Task directions:
According to the passage about the Taliban below, what do they control in the Swat valley?

Source passage:
········

Afghangsters’ paradise

When I think of the Taliban, I think of Tony Soprano and his gang. They are more mafiosi than mujahe

In Helmand, they protect opium shipments, extort money from poppy growers and operate heroin labs. In Kunar, they smuggle timber and guns. In the Swat valley, they control emerald mines, selling gemstones on the black market. On both sides of the Afghan/Pakistani border, they run a brisk kidnapping racket, snaring wealthy local businessmen, diplomats and journalists from around the globe.

When people in the west imagine the Taliban, most think of bearded fanatics, battling from caves under the flag of radical Islam. Having studied their day-to-day activities for more than five years, when I think of the Taliban I think of Tony Soprano and his gang.

I am not suggesting that Mullah Mohammed Omar has developed a taste for Chianti, or opened a branch of the Bada Bing at his hideout in Pakistan. As a fighting force, the Taliban remain as determined as ever to drive western forces from Afghanistan, as proven by the rising Nato casualty figures. But examine how the Taliban fund themselves, and how they interact with the local community, and they start to look more like mafiosi than mujahedin.

········

Excerpted data:
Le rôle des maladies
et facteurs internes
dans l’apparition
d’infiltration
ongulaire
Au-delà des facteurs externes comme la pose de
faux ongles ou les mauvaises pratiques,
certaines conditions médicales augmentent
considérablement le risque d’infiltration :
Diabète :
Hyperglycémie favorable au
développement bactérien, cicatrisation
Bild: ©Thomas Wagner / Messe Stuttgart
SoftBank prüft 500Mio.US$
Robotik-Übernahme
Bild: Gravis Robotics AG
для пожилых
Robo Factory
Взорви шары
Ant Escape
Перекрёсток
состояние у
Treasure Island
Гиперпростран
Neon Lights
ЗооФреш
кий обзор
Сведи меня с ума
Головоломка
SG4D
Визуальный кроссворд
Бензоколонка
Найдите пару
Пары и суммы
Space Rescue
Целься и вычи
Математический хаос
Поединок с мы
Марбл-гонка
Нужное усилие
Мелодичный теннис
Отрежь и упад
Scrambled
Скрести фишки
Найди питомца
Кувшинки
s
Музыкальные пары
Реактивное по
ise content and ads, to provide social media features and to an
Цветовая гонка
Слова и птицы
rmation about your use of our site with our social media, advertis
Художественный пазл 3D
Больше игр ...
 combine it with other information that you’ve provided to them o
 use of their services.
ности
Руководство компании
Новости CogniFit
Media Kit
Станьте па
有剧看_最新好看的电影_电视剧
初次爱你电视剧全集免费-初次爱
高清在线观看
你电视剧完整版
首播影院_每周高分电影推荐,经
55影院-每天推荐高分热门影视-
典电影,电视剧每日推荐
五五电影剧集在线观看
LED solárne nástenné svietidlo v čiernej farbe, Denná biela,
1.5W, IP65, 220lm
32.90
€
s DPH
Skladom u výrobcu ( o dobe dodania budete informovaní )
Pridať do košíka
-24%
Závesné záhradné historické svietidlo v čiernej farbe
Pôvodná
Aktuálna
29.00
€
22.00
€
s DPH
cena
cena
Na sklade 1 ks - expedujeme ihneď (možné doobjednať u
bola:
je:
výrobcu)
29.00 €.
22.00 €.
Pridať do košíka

········

Result below:
Emerald mines, selling the gemstones on the black market.